Now $i$, $j$, and $k$ are all being drawn from the same pool of cartesian indices. So when we do sum over all $j$'s, exactly one of those $j$'s will agree with $i$, and exactly one will agree with $k$. If $j$ agrees with $i$ at the same time it agrees with $k$ (that is, all three indices are equal), we will pick up a $1$. For all the rest, we're summing up zeroes. In other words, the sum is $1$ if $i=k$, and $0$ otherwise.
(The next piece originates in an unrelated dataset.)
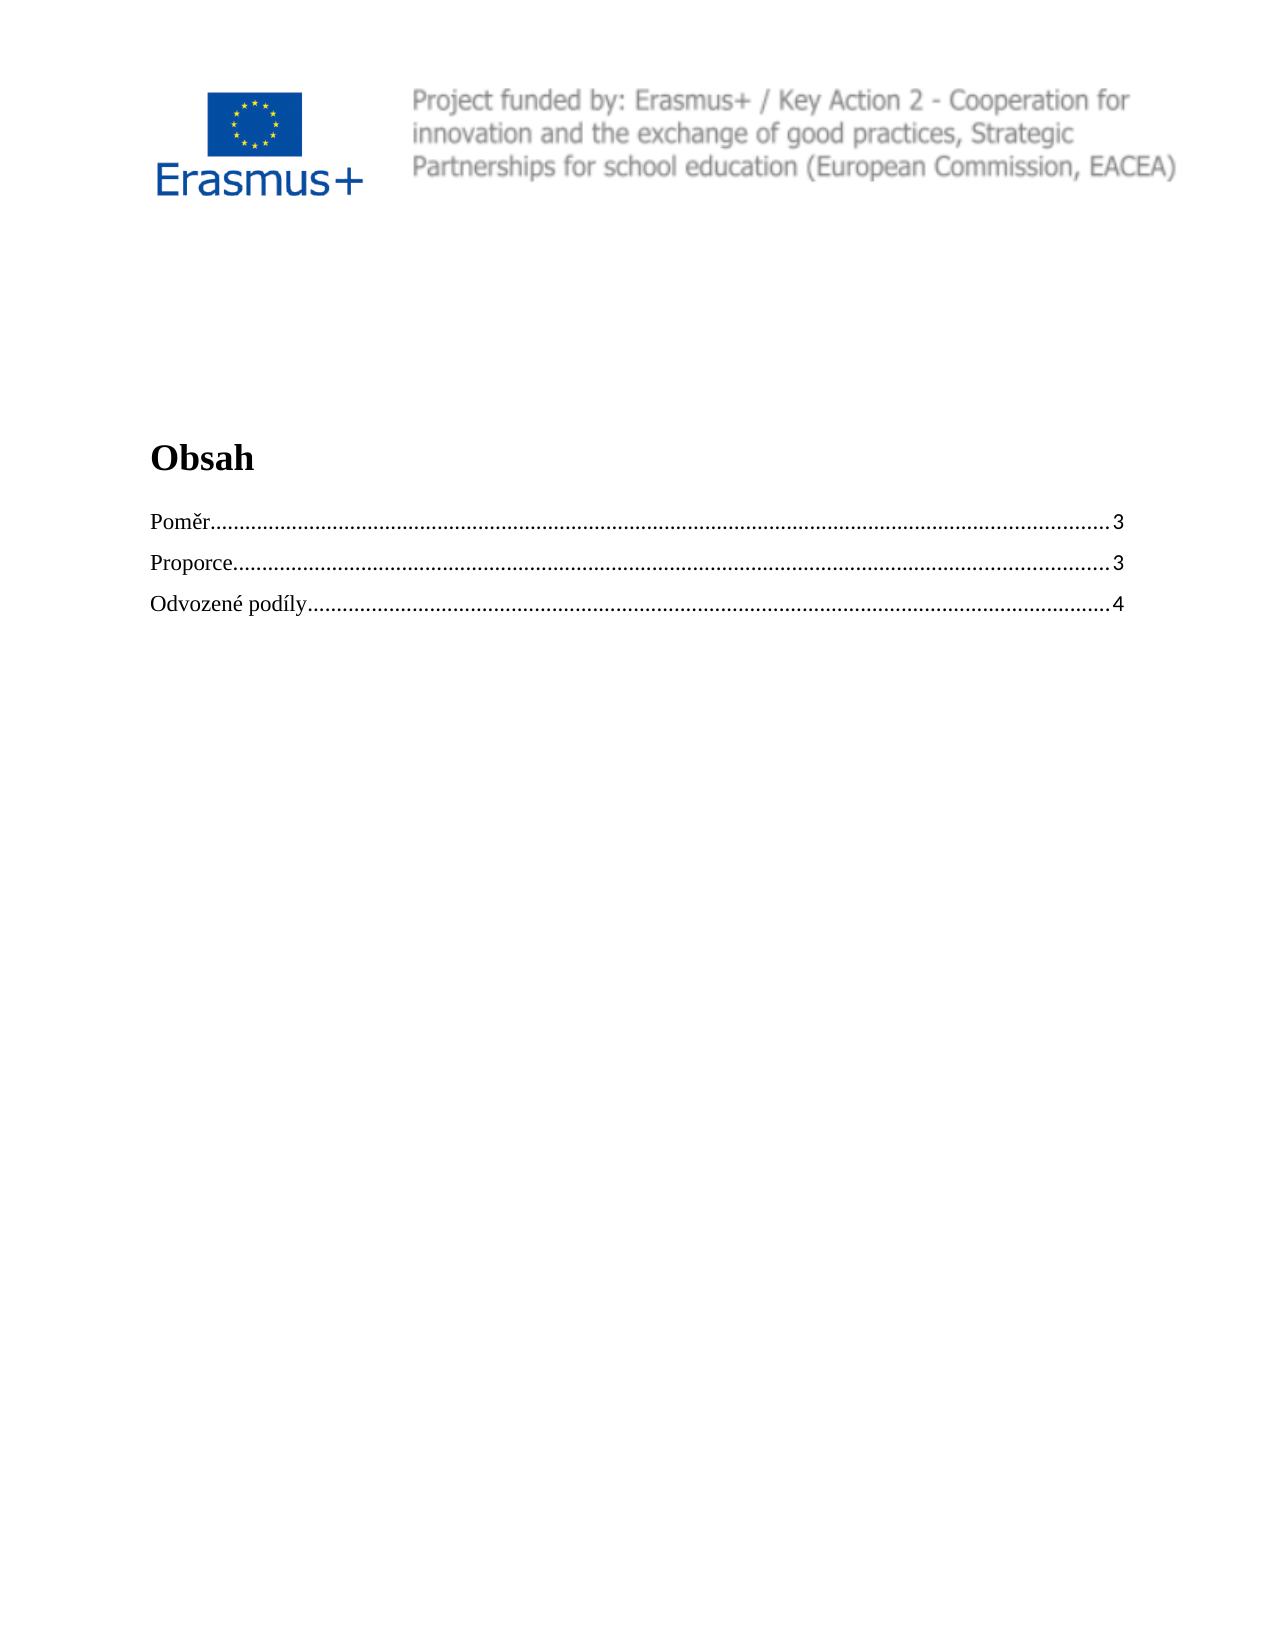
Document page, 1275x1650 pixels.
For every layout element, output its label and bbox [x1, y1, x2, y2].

picture [403, 76, 1182, 186]
picture [150, 75, 365, 198]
That tensor is $\delta_{ik}$.

Answer 2

$\delta_{ij}\delta_{jk}$ denotes a multiplication on the index j. $\delta_{ij}\delta_{jk}=\delta_{i1}\delta_{1k}+\delta_{i2}\delta_{2k}+\delta_{i3}\delta_{3k}$. If $i\neq 1$ and $k\neq 1$ for the first term, then the first term will be zero. Similarly If $i\neq 2$ and $k\neq 2$ for the second term, then the second term will be zero. Therefore $\delta_{ij}\delta_{jk}=\delta_{11}\delta_{11}+\delta_{22}\delta_{22}+\delta_{33}\delta_{33}=\delta_{ik}$.